*ASSIGNED TASK*
Images in the data are to be skipped, while every line is restated exactly as written.

DATA: Begin

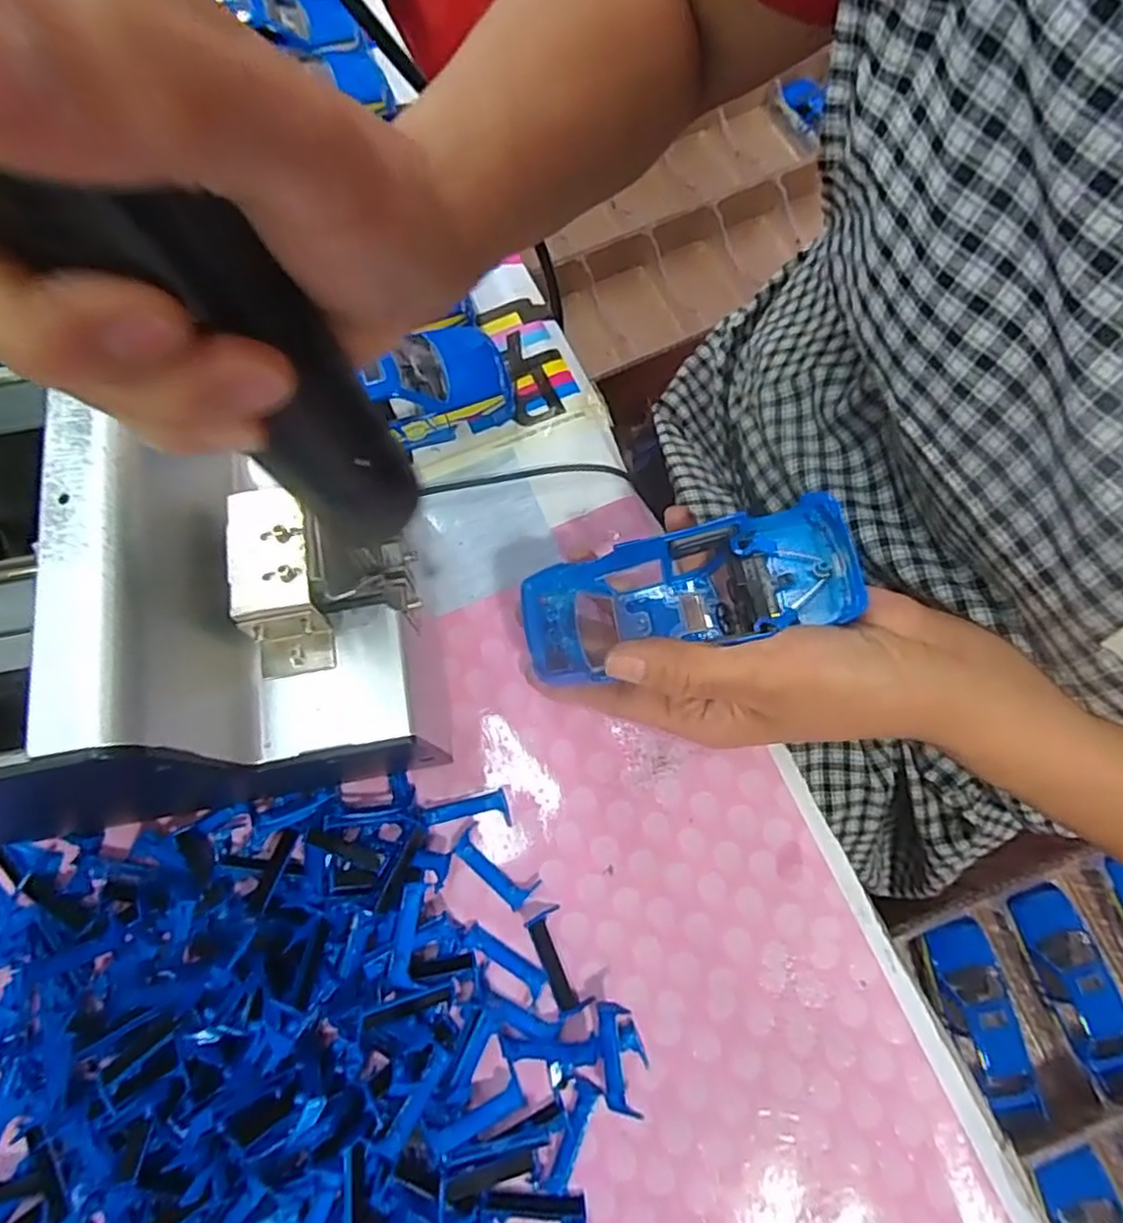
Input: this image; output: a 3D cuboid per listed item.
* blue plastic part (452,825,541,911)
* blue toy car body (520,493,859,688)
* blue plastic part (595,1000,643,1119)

DATA: End

*ANSWER*
Input: this image; output: a 3D cuboid per listed item.
* blue plastic part (452,825,541,911)
* blue toy car body (520,493,859,688)
* blue plastic part (595,1000,643,1119)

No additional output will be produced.